GIVEN PASSAGE:

— Begin —

A "T" cross? A "X" cross? The more familiar "+" cross?

What was Jesus actually crucified upon?
 
Or option "E": Was he crucified on an archetypal symbol of the Self with the two crosspieces representing the opposites that revolve around the center?
 
The historical evidence shows basically a whole assortment of different means of crucifixion. Wood would've been precious in that neck of the woods so it probably wasn't just a tree with a cross beam. The Romans sometimes used a pre-fab cruficixion set they brought with them into occupied territory. There's a plurality in mention of the nails so it probably wasn't a stake. There's the Toledoth Yesu that hints it had to be specially made because the evil Yesu had magic powers so that no oridinary wood would hold him. So who the hell knows.

Like ADD said, in the gospel it becomes very symbolic so maybe the authors didn't know and/or care. I can't imagine it was a full cross like in the Passion, but if tradition is any indication that might've been the earliest interpretation. There are traditional Christian cross symbols that date to the 1st century. There's the assumption that the hands were nailed separate, that there was a place to hang the indictment over his head and that he would've been high enough to require a spear to kill him rather than a sword. Erenaeus and Justin Martyr both wrote with the assumption that all execution crosses had three planks, including a plank used for a seat.
 
Is it Erenaeus or Irenaeus? Iranaeous? Which is more proper? And on a slightly related note, what would be a better rendering of Mohammed? Mahomet? Muhammed? Mahomed? Mohomed? M'ahmed?
 
I do hope that i am not going to annoy Mus Zibii here but again I return to the original words used.

The original Greek word stauros in its basic form means a stake. There was no woed in use at that time that meant 'cross' The cross is thought to have come about because of the corrisponding Latin word 'crux' which in its first meanings meant the same as stauros.

Scholars can not agree as to the just what Jesus died on. Serching the net i found people that were for it and scholares that were against it.

JWs stay by the term stake because of the original meaning and because the cross was used in pagon worship for many centries befroe Jesus, and many christians used it as part of worship thorough the centries.

— End —

SET EXERCISE A: Gather every line of the listing that contains the string "part", paying attention to uppercase and lowercase.
The discussion about the cross and the listing that comes next have nothing to do with each other.

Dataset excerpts
— Begin —

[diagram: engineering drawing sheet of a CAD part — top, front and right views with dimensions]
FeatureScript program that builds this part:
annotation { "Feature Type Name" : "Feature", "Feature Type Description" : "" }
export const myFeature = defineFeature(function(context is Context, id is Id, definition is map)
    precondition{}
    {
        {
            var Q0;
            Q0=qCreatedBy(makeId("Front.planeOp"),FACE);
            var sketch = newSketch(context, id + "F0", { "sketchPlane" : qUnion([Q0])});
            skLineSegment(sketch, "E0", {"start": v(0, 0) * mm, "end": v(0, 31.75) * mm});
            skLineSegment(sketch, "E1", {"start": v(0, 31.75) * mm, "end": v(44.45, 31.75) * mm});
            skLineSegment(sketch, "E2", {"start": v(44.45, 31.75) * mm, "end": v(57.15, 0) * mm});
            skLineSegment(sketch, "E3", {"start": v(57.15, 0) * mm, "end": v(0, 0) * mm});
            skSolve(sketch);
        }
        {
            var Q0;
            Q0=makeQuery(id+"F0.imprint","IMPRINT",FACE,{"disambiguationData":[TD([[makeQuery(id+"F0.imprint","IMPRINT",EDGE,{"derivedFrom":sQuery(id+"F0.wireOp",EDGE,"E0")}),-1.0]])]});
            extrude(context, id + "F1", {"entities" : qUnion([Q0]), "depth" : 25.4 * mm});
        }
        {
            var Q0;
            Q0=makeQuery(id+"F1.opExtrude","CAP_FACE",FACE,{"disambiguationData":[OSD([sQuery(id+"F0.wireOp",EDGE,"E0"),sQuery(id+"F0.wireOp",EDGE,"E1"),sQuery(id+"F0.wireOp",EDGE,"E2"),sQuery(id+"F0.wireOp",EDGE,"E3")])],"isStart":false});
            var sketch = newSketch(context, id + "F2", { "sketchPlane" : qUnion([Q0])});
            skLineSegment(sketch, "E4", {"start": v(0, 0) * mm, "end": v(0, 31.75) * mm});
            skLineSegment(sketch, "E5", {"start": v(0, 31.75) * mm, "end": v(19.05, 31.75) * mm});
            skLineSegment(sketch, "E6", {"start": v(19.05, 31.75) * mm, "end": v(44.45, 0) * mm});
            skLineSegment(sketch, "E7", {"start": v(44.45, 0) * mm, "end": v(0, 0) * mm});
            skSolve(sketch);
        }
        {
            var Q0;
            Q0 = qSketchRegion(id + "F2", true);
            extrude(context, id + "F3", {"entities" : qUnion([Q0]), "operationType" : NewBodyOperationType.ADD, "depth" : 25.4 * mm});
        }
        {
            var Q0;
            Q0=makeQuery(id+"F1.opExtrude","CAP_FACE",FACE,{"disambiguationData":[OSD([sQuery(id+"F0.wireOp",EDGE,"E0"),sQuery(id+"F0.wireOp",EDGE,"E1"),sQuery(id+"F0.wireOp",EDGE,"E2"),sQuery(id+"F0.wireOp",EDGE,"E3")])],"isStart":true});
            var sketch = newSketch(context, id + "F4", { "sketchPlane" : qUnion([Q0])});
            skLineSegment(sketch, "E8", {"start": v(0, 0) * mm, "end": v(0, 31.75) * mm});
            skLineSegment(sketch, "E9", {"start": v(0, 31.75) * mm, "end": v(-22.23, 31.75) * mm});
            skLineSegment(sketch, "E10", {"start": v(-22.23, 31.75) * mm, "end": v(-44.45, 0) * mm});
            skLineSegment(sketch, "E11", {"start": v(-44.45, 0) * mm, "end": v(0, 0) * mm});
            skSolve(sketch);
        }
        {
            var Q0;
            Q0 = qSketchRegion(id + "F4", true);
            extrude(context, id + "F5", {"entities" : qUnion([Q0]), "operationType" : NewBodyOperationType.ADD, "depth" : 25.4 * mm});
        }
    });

— End —

SET EXERCISE B: From the crucifixion discussion above, write out the passage starting with "JWs stay by" and going on through "thorough the centries.".

EXERCISE RESULT A:
[diagram: engineering drawing sheet of a CAD part — top, front and right views with dimensions]
FeatureScript program that builds this part:

EXERCISE RESULT B:
JWs stay by the term stake because of the original meaning and because the cross was used in pagon worship for many centries befroe Jesus, and many christians used it as part of worship thorough the centries.